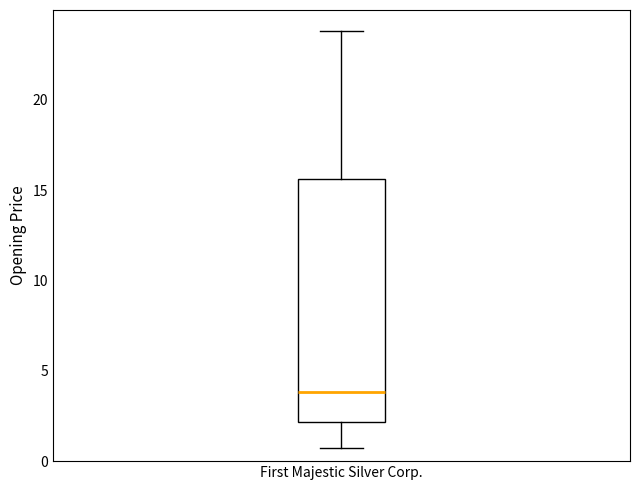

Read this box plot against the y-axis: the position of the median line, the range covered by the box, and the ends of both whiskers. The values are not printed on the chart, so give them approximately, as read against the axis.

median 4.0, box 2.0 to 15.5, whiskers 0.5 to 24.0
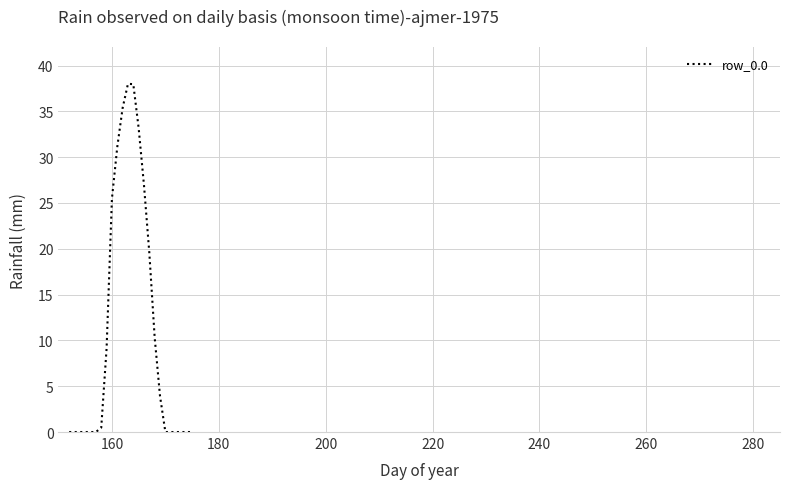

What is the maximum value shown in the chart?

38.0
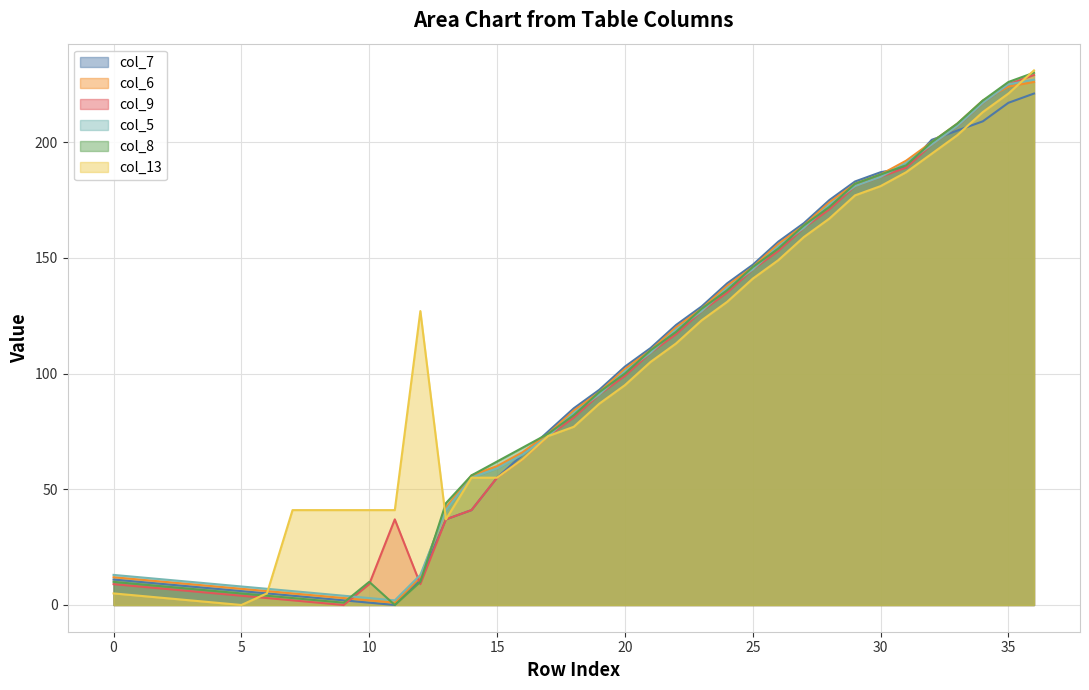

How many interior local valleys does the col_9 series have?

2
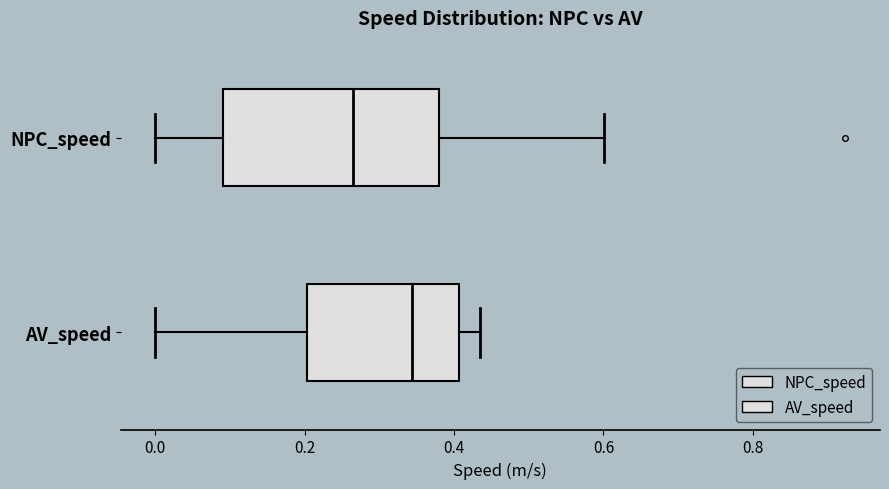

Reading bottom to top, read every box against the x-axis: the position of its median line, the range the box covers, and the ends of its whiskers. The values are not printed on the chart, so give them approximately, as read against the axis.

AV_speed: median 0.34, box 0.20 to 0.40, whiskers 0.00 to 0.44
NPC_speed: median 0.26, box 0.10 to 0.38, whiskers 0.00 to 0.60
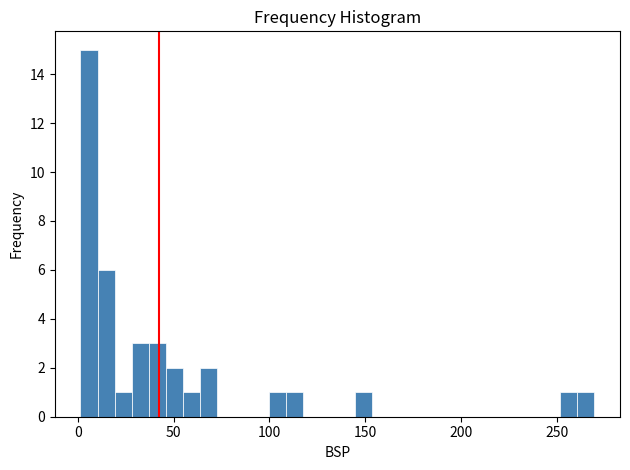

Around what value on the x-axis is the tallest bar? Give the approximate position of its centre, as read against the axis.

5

과제:
위 항목 전체에서 "as read against the axis" 부분을 "as measured on the axis" 표현으로 바꾸고 나머지는 그대로 둔 채 이 줄들을 다시 써 주시겠어요? 그림은 답에서 빼 주세요.

풀이:
Read this box plot against the y-axis: the position of the median line, the range covered by the box, and the ends of both whiskers. The values are not printed on the chart, so give them approximately, as measured on the axis.

median 4.0, box 2.0 to 15.5, whiskers 0.5 to 24.0

What is the maximum value shown in the chart?

38.0

How many interior local valleys does the col_9 series have?

2

Reading bottom to top, read every box against the x-axis: the position of its median line, the range the box covers, and the ends of its whiskers. The values are not printed on the chart, so give them approximately, as measured on the axis.

AV_speed: median 0.34, box 0.20 to 0.40, whiskers 0.00 to 0.44
NPC_speed: median 0.26, box 0.10 to 0.38, whiskers 0.00 to 0.60

Around what value on the x-axis is the tallest bar? Give the approximate position of its centre, as measured on the axis.

5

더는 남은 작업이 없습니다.